Barrizzelli – O exemplo se ajusta muito bem aos hábitos de compra dos americanos. Eles compram diariamente e têm pouco tempo para isso. Portanto, as empresas que atendem essas características têm mais possibilidades de sucesso. Mas as ideias que dão certo no Exterior devem ser testadas por aqui. Essa, por exemplo, pode dar certo com certos tipos de clientes que têm estilos de vida parecidos com os do americano médio. O varejista deve ter mente aberta para buscar sempre diferenciais que o tirem do lugar comum. Os supermercadistas têm sido muito criativos nesse sentido. Os Supermercados Sé, de São Paulo, tem programa de ginástica para a terceira idade, enquanto o Supermercado Planaltão de Brasília oferece o café da manhã em suas lojas. São exemplos de criatividade que podem levar à fidelização dos clientes.

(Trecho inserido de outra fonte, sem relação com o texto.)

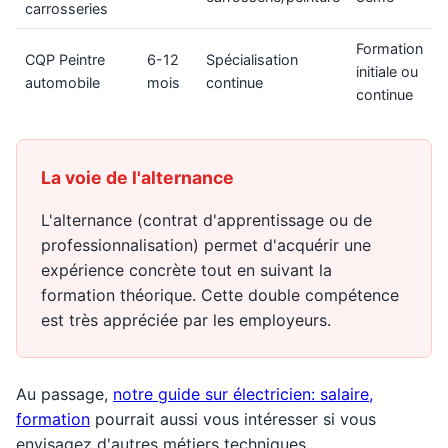
carrosseries
Formation
CQP Peintre
6-12
Spécialisation
initiale ou
automobile
mois
continue
continue
La voie de l'alternance
L'alternance (contrat d'apprentissage ou de
professionnalisation) permet d'acquérir une
expérience concrète tout en suivant la
formation théorique. Cette double compétence
est très appréciée par les employeurs.
Au passage,
notre guide sur électricien: salaire,
formation
pourrait aussi vous intéresser si vous
envisagez d'autres métiers techniques.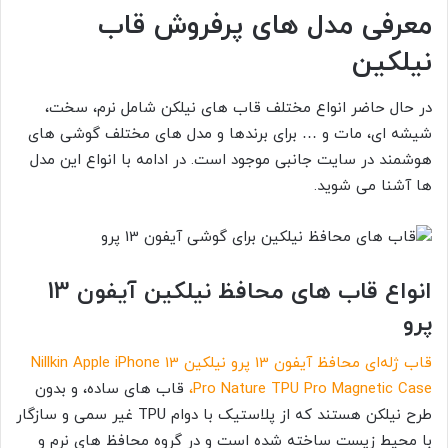
معرفی مدل های پرفروش قاب
نیلکین
در حال حاضر انواع مختلف قاب های نیلکن شامل نرم، سخت،
شیشه ای، مات و … برای برندها و مدل های مختلف گوشی های
هوشمند در سایت جانبی موجود است. در ادامه با انواع این مدل
ها آشنا می شوید.
انواع قاب های محافظ نیلکین آیفون 13
پرو
قاب ژله‌ای محافظ آیفون 13 پرو نیلکین Nillkin Apple iPhone 13
Pro Nature TPU Pro Magnetic Case،
قاب های ساده، و بدون
طرح نیلکن هستند که از پلاستیک با دوام TPU غیر سمی و سازگار
با محیط زیست ساخته شده است و در گروه محافظ های نرم و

Há tendência no setor de supermercados de que no futuro se trabalharão com 35 mil itens em média, contra os nove mil que prevalecem no Brasil. Essa possibilidade de as gôndolas terem de tudo um pouco não seria novo agravante a resistências dos mercados de bairro?


Barrizzelli – 35 mil itens é número muito pequeno para uma grande loja. O Wal-Mart nos Estados Unidos, por exemplo, trabalha com até 150 mil itens. As lojas pequenas de bairros, por aqui, trabalham com até 10 mil itens. O sortimento depende do público que se quer atender. As lojas de conveniência, por exemplo, têm número limitado de itens (não mais de mil) e, no entanto, são o formato de varejo que mais cresce. Expandiram 16% no ano passado, quando as lojas tradicionais ficaram praticamente estagnadas. O sucesso ou fracasso não depende do número de itens à venda, mas do sortimento adequado ao público alvo da loja.


O varejo do futuro seria a consagração do sistema de comunicações, com o aumento das compras sem necessidade de sair de casa? Até que ponto as compras eletrônicas por meio da Internet, Disque 0800, televisão e catálogos estremecerão as estruturas convencionais de vendas?


Barrizzelli – Os formatos de compras sem sair de casa têm feito sucesso em vários países há muitos anos. A Sears, que durante anos foi símbolo do varejo, começou com vendas por catálogo no final do século passado. A grande novidade hoje é a Internet, que permite o uso de recursos audiovisuais interessantes. Mas o futuro do comércio eletrônico está sendo superestimado. Nos Estados Unidos, onde existe o maior contingente de usuários da Internet, as melhores estimativas apontam para vendas, via canal eletrônico, de pouco mais de US$ 3 bilhões. A cifra parece grande, mas é ridícula diante das vendas do comércio tradicional, que ultrapassam US$ 1 trilhão.


O comércio eletrônico continuará existindo como existem outros formatos de varejo sem loja. Provavelmente aqui, pela falta de cultura informática, demorará um pouco mais para ser implantado. Mas o comércio eletrônico jamais substituirá os aspectos lúdicos do ato de comprar. É muito mais agradável passear por um shopping, onde há algo para comprar, do que se sentar na frente da televisão ou computador para escolher os produtos que lhe interessam. O comércio eletrônico e outros formatos de varejo sem loja serão utilizados quando a compra não envolver prazer. Isso, no entanto, sem afetar a estrutura tradicional de varejo.